The recent dispute between China and Google should matter to everyone in the United States and around the world. Everyone accepts that any sovereign nation has the right to establish their own laws and regulations. But businesses that grow internationally have rights as well. America is the most open, inclusive, and fair place to conduct business in the world. Our international businesses deserve similar treatment from our trading partners.

The size and scope of the China market are too big to ignore and Google is gutsily taking real risk in standing up for principle. Google and other businesses should be able to engage in commerce free from discrimination or persecution. This is a critical component of community and free exchange of ideas that is denied when governments set up firewalls to free speech..

The use of Twitter during the uprising in Iran made many aware for the first time of the potential for technology to aid those standing up for change. It belongs in our foreign policy discussion.

Today, Secretary Clinton is laying out the Obama administration's strategy for protecting freedom of speech and commerce in this new globalized world. America's central values of freedom of expression, assembly, association and the press are rooted in our belief that all people are born with these inalienable rights, no matter where they're born.

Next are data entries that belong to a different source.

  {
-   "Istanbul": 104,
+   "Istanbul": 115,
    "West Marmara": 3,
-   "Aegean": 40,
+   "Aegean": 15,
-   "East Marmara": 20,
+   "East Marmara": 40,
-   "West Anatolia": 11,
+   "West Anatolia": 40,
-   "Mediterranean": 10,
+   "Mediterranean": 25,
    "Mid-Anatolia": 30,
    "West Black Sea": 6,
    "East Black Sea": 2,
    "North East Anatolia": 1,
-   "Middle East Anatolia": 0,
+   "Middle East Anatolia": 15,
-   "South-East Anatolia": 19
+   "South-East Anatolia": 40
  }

China provides just one example of government suppression of its own citizens' access to wide-ranging information from an uncensored Internet and the social media that are bringing the people of the world together, flattening the playing field for competition, and giving investors and entrepreneurs the confidence to engage in international commerce. It shocks the conscience that in 2010, 31 percent of the world's population lives under regimes that censor the Internet and as a result work against their own best interests and that of the international community.

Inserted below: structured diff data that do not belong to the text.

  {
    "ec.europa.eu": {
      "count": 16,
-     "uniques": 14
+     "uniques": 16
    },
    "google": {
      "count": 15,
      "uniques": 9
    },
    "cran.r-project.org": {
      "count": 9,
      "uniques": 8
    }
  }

As Chairman of the Senate Foreign Relations Committee and Chairman of the Senate Commerce Subcommittee on Communications, Technology and the Internet, I join in Secretary Clinton's call for governments to provide their populations open access to the media, and freedom of expression and assembly. I also want to find ways to press these nation's to work cooperatively and openly to establish the basic rules for Internet access that are fair and respectful of individuals.

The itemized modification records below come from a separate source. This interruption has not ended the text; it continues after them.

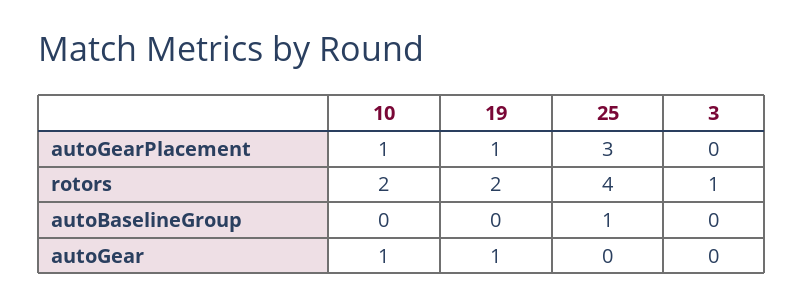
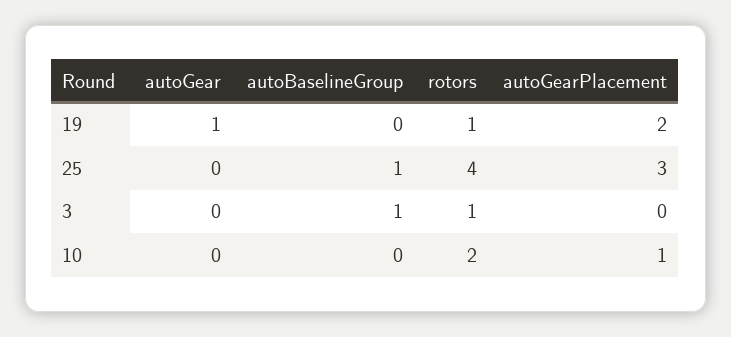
  {
    "10": {
      "autoGearPlacement": 1,
      "rotors": 2,
      "autoBaselineGroup": 0,
-     "autoGear": 1
+     "autoGear": 0
    },
    "19": {
-     "autoGearPlacement": 1,
+     "autoGearPlacement": 2,
-     "rotors": 2,
+     "rotors": 1,
      "autoBaselineGroup": 0,
      "autoGear": 1
    },
    "25": {
      "autoGearPlacement": 3,
      "rotors": 4,
      "autoBaselineGroup": 1,
      "autoGear": 0
    },
    "3": {
      "autoGearPlacement": 0,
      "rotors": 1,
-     "autoBaselineGroup": 0,
+     "autoBaselineGroup": 1,
      "autoGear": 0
    }
  }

The Secretary announced today a number of Department initiatives and will elevate Internet Freedom as a matter of our foreign policy. That's the right thing to do. We need to ensure that the State Department can effectively promote long-standing American values in a networked world. We need to look at what governmental, private, and foundation efforts Americans can make to advocate for the destruction of walls denying the people of the world access to each other's ideas on the Internet.

I have tracked and encouraged the development of information technologies at home and I am especially encouraged by its rise worldwide. There are now 4.6 billion mobile handsets on the planet, and 3 out of every 4 new handsets are used in the developing world. This is a powerful platform to bring information and resources to people who have historically been isolated, so they too have the chance to become active, prosperous, and engaged participants in the world community.

I will find ways to continue working with the Obama administration on this initiative and will press within the Congress to help mobilize all of our tools in favor of more open and dynamic systems of communications.